Московская постановочная команда в превращении «Шенье» в сценический шедевр преуспела не слишком, явив перво-наперво известную коллизию под названием «лебедь, рак и щука». Художник Александр Боровский эстетствовал. От него здесь красная стильная конструкция-клетка, в которую определенно просится что-то авангардное или эфемерное. Но нет. «Въедут» сюда исторического вида костюмы (плюс одна комиссарская кожанка), плотный, временами зашкаливающе экзальтированный звук и действо в так называемом традиционном духе. Самых животрепещущих для постановки аспектов коснемся особо. 

Открывать богатства джордановского опуса пригласили молодого дирижера Пьетро Маццетти, только начинающего международную карьеру. Умел, энтузиазма вдостать, но целое пока не объял: местами баланс между сценой и ямой провисал, и певцы будто не совсем были ему податливы. По крайней мере, оркестр в руках Мацетти по части красочности оказался интереснее вокальной команды, пропевшей почти весь спектакль в скудном диапазоне от меццо-форте до фортиссимо. Особой приверженностью последнему динамическому оттенку отличился Антон Зараев – Жерар, который зачем-то надел (фигурально говоря) маску злодея и крайне нерачительно распорядился своим большим и красивым голосом, практически прокричав всю партию. А свет очей его Маддалена, точнее, сопрано Елена Гусева, так бы и осталась в памяти особой с по-пионерски звонким голосом и таким же прямолинейным прочтением партии, если бы не исповедальная ария «La mamma morta», где героиня оплакивает убитую мать, а с нею свое прошлое. Только тут певица и открыла: тонкостями фразировки владею, оттенков — сколько пожелаете. Но смириться с тем, что кто-то в спектакле неидеален, можно, если только это не атлант, на плечах которого держится вся опера. У мамтовского премьера и желанного гостя прочих сцен Нажмиддина Мавлянова все есть для партии Шенье: красота и блеск тембра, ровность звуковедения, полетность, сила, выносливость, школа … — но во всем какой-нибудь капли да не доставало. Главное же, чего певцу не хватило, чтобы стать по-настоящему магнетическим центром оперы, так это проработки образа. Внутренней, личной. И внешней. Мало одеть протагониста с головы до ног в черное. Дайте ему средства нарисовать яркий персонаж. Но это — уже к Александру Тителю. 

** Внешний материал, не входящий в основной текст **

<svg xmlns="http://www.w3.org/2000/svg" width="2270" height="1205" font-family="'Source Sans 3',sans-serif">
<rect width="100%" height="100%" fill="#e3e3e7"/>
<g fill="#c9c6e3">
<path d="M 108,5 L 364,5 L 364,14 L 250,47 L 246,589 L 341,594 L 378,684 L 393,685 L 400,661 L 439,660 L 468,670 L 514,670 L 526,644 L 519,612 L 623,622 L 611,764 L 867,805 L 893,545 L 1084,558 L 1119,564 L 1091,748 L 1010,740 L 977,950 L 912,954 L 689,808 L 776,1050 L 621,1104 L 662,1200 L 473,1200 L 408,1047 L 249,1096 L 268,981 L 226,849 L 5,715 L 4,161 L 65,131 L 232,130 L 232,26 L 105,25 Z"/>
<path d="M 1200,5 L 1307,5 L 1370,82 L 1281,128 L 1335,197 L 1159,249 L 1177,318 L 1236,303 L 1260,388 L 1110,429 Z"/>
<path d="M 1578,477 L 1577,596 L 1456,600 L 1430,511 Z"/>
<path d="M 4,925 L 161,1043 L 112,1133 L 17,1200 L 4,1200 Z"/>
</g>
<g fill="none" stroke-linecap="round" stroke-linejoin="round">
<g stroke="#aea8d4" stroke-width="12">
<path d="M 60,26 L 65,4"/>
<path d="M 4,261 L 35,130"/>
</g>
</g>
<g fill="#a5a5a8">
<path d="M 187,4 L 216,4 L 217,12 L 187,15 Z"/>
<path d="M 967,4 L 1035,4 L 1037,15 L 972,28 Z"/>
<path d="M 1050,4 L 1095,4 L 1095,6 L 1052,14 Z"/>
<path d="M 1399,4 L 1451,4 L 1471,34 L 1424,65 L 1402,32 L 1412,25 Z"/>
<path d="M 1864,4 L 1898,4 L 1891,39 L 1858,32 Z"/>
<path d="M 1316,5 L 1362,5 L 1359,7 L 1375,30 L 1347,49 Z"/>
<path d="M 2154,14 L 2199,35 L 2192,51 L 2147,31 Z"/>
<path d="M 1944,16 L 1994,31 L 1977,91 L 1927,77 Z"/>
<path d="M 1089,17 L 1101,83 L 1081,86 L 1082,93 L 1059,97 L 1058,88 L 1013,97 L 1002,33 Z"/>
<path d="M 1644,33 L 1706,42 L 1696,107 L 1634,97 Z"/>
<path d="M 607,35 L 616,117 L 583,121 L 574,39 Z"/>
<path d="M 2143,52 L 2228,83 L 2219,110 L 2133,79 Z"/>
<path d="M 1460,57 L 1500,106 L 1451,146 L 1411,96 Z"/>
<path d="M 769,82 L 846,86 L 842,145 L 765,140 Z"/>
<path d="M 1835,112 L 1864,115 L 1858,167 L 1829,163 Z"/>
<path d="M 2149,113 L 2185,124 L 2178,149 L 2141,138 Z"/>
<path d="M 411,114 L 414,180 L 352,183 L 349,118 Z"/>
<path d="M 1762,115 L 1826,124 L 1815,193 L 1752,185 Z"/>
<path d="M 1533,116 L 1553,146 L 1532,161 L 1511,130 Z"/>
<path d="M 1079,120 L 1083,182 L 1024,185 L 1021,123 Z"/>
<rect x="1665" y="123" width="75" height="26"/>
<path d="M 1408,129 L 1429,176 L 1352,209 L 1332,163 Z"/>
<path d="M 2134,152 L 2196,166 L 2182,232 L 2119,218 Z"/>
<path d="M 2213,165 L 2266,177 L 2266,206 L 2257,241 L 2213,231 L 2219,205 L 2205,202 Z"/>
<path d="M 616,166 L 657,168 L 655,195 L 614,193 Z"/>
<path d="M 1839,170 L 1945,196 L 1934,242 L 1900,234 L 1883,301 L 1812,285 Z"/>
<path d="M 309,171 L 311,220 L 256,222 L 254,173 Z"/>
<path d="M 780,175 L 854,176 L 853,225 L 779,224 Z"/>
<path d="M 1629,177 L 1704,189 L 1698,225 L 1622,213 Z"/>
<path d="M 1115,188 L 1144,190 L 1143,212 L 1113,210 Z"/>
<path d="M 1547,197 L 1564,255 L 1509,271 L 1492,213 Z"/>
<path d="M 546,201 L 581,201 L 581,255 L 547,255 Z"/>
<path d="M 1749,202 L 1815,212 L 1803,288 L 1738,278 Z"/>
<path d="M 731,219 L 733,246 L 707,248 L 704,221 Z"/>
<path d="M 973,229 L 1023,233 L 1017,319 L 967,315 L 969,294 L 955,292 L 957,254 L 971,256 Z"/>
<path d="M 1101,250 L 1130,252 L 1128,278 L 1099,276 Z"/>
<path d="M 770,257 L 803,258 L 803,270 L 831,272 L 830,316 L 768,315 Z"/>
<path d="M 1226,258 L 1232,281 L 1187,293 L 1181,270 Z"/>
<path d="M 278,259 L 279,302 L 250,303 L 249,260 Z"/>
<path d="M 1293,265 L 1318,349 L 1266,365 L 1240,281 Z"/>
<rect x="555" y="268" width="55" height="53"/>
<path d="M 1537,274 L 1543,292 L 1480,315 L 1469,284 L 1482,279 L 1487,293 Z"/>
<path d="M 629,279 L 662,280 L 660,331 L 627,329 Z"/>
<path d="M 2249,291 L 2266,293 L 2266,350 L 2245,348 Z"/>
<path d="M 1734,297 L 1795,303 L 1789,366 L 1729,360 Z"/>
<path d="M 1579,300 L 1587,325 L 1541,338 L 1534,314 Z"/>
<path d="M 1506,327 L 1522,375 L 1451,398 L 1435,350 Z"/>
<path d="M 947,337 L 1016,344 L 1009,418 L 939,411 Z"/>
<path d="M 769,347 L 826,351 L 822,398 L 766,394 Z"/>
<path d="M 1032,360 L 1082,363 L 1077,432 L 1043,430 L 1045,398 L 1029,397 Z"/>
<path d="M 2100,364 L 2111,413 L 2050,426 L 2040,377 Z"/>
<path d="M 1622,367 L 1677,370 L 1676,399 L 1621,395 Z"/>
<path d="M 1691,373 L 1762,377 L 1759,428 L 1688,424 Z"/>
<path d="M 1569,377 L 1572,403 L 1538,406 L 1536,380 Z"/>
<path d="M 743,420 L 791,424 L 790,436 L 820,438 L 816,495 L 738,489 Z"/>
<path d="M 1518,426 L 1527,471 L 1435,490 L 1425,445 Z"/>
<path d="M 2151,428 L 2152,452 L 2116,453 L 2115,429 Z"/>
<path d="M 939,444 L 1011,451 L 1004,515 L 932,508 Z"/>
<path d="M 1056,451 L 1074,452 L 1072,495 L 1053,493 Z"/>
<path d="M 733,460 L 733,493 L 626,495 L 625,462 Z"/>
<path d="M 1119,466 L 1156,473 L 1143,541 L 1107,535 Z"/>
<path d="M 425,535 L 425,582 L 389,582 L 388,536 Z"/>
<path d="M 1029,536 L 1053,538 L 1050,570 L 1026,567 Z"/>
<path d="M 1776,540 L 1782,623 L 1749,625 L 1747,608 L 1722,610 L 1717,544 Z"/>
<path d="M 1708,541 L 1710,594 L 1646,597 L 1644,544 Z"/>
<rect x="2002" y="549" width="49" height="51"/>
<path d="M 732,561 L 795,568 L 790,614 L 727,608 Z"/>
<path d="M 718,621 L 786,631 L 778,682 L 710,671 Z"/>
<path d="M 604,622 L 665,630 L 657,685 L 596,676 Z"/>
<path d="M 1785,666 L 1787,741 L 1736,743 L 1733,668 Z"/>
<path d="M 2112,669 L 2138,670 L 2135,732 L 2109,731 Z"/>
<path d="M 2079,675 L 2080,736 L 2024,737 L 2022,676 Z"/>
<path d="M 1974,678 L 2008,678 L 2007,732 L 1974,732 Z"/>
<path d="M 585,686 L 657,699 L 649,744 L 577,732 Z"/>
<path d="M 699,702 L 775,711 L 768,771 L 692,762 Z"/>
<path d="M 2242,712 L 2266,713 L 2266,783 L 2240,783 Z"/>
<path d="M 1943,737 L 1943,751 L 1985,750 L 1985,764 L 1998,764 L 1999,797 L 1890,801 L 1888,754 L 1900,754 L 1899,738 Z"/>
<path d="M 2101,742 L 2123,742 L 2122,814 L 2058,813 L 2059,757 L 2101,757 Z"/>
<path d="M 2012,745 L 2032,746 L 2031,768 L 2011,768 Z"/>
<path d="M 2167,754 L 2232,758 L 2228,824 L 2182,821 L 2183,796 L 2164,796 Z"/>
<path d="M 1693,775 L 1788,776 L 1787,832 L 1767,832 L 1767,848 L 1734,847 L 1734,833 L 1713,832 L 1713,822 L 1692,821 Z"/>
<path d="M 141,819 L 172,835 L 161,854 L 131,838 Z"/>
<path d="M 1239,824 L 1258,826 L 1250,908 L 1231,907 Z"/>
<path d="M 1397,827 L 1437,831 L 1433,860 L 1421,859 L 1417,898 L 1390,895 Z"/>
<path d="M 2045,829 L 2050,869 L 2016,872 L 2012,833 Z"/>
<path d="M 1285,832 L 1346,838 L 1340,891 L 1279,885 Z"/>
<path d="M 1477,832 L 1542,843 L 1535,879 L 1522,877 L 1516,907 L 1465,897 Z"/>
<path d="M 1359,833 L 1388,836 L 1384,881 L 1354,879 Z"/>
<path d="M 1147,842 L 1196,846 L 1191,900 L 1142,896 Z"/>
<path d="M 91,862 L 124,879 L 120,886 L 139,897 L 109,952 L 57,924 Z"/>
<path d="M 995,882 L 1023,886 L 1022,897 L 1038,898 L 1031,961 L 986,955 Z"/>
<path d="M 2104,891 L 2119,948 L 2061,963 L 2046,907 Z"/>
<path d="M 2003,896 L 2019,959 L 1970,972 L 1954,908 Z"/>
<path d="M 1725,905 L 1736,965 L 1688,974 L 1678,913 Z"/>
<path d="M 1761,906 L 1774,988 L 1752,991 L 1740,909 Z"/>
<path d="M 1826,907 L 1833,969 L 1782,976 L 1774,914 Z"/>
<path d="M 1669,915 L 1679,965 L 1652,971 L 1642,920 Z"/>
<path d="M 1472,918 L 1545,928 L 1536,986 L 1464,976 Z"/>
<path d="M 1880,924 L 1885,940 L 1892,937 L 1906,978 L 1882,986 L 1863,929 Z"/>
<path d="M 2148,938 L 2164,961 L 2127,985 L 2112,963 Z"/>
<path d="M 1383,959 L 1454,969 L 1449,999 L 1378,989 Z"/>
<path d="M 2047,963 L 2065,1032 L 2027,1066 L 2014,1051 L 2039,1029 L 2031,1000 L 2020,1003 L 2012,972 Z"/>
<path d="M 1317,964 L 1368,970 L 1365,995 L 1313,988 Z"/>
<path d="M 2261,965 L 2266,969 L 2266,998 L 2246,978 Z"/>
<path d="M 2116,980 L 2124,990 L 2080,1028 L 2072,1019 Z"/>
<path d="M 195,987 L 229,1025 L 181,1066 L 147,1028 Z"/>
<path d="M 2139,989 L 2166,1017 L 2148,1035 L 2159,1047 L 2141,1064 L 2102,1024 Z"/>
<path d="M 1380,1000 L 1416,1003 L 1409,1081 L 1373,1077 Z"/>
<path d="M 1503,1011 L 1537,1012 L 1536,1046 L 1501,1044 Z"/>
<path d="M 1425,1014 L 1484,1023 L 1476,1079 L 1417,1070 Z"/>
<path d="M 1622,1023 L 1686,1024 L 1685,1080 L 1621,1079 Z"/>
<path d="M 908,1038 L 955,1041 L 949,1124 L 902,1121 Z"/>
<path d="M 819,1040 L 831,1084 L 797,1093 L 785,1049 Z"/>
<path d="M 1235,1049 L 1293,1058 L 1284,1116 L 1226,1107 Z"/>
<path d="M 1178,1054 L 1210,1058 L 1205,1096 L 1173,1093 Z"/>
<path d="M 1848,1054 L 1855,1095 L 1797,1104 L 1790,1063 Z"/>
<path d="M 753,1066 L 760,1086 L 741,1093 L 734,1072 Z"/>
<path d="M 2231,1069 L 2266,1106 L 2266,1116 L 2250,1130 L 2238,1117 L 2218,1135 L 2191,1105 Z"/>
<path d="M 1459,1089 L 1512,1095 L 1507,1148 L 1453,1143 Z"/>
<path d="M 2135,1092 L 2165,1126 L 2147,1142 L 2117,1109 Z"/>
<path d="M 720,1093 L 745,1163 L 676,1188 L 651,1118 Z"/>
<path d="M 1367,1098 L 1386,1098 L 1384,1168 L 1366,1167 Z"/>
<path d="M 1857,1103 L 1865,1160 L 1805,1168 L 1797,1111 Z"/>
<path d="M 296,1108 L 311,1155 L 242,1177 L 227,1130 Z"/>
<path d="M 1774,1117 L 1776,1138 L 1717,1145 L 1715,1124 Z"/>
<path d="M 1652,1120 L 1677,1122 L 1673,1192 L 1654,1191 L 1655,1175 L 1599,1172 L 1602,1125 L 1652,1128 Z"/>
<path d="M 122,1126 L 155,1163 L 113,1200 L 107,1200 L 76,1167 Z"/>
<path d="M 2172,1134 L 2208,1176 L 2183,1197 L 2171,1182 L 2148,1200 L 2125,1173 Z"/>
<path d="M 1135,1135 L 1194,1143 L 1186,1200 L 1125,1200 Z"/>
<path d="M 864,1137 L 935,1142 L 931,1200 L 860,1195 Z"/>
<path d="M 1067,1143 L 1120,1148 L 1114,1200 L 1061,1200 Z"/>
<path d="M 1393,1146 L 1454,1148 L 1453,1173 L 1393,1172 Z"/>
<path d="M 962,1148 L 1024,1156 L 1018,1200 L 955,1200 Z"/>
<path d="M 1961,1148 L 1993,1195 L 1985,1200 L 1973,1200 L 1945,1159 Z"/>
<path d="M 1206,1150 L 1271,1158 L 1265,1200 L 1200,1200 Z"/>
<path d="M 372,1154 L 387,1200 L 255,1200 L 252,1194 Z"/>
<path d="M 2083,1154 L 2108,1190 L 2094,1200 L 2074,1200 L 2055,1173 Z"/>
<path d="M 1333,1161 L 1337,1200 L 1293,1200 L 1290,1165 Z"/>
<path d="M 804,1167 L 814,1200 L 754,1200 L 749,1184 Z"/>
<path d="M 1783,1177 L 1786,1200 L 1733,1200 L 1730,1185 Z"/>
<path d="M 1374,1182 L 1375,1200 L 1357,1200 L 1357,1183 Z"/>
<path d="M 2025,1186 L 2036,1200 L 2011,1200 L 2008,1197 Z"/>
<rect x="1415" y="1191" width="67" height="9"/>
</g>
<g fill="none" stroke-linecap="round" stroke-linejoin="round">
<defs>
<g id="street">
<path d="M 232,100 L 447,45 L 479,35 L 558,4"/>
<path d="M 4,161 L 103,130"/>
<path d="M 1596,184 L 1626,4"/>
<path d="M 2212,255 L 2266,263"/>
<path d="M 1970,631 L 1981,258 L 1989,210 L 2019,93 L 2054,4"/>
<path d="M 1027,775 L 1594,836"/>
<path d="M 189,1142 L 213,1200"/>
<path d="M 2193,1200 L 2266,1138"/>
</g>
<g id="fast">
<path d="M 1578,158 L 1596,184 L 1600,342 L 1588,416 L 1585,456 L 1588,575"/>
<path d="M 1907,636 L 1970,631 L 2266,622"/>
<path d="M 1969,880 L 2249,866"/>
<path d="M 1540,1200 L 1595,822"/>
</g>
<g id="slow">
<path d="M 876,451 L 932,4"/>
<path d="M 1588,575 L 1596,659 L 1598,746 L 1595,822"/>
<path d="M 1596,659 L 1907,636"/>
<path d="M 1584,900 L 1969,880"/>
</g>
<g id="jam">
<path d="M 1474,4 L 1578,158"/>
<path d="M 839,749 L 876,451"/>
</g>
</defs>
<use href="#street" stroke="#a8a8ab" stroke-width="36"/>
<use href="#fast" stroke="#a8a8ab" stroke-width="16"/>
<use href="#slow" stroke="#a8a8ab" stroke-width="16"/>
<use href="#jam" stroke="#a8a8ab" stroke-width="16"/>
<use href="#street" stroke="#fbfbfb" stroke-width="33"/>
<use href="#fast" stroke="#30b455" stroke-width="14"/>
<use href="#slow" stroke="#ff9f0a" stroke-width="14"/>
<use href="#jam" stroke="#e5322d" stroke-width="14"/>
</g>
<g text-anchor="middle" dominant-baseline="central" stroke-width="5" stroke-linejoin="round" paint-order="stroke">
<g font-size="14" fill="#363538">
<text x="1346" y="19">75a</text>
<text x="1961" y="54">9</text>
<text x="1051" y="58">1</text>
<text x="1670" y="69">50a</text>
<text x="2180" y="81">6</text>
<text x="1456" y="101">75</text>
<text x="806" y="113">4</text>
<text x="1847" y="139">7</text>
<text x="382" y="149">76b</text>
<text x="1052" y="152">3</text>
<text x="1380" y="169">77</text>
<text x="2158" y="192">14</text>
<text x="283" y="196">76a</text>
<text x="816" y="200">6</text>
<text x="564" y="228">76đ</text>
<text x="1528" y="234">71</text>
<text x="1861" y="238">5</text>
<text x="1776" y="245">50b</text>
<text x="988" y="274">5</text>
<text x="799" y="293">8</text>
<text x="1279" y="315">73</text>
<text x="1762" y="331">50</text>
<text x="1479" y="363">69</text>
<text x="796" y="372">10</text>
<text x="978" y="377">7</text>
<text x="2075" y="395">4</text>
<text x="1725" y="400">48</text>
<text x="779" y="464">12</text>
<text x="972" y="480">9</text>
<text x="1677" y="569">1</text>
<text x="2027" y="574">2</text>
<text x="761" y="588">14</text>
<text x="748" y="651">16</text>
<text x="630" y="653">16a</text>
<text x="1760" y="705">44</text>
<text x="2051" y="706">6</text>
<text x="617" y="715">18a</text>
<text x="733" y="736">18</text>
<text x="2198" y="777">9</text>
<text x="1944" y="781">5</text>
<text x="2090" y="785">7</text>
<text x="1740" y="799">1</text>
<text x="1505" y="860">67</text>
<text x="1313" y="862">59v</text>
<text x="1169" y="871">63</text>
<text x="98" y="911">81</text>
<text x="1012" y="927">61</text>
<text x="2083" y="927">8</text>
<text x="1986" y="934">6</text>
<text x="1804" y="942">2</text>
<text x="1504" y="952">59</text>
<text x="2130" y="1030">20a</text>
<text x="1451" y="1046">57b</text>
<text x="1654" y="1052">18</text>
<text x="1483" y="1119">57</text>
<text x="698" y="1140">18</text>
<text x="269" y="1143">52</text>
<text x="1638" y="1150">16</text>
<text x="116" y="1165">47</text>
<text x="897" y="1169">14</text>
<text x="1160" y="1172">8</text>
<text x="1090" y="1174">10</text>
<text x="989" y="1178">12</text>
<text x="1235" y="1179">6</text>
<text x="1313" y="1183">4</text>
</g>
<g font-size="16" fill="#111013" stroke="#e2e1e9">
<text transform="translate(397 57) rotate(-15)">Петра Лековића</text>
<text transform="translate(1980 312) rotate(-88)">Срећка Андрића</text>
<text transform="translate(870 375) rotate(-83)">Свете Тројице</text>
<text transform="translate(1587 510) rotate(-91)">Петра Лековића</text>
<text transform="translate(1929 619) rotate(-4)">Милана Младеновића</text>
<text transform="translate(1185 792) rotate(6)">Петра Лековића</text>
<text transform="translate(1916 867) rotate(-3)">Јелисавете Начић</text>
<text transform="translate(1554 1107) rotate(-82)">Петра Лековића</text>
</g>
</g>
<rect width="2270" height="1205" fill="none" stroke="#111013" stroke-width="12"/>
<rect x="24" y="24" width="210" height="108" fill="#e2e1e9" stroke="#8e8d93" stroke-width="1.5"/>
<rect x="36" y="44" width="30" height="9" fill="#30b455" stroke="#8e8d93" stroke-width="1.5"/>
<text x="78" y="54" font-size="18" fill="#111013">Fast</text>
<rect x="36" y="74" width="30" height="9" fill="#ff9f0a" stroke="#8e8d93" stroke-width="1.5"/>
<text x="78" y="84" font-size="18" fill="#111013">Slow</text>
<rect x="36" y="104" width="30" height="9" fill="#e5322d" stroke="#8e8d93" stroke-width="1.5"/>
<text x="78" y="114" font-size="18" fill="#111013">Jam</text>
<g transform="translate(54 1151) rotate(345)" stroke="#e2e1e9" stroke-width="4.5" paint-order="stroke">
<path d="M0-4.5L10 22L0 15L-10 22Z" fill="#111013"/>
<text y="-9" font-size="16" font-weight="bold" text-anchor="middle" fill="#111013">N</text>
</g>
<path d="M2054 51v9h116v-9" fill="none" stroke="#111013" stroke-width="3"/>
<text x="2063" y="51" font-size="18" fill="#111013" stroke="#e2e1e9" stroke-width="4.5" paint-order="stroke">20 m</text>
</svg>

Его в постановке было не узнать. Берясь за работу, режиссер будто сказал себе: все, никаких экспериментов с формой и содержанием! Написано «конец XVIII века» — будут вам камзолы и фижмы; что рассказано в либретто, то в точности и передам. Учитывая, что событийный ряд в «Шенье» не самый оригинальный и захватывающий, решение как будто не из лучших. Спасением тут могут быть проявленные подтексты, вкусные подробности, интересно прописанные взаимоотношения. Но ни того, ни другого, ни третьего в спектакле не обнаружилось, хотя ставил его мастер, как раз в этом преуспевавший всю свою жизнь. Такому сюрпризу приходит только одно объяснение: Титель выдвигал манифест (который по определению прямолинеен) с собственными соображениями по поводу текущего момента, в котором что-то грохочет, ломается, перекраивается — как в самых радикальных революциях. Тогда и ответ на вопрос, почему именно сейчас выбран именно этот материал, просматривается, А с ним и концепция, которая — в сделанном выборе да, может быть, еще в той эмоции, которую родит (в каждом, не исключено, свою) глухая стальная стена, вдруг образовавшаяся перед зрителем на финальных аккордах.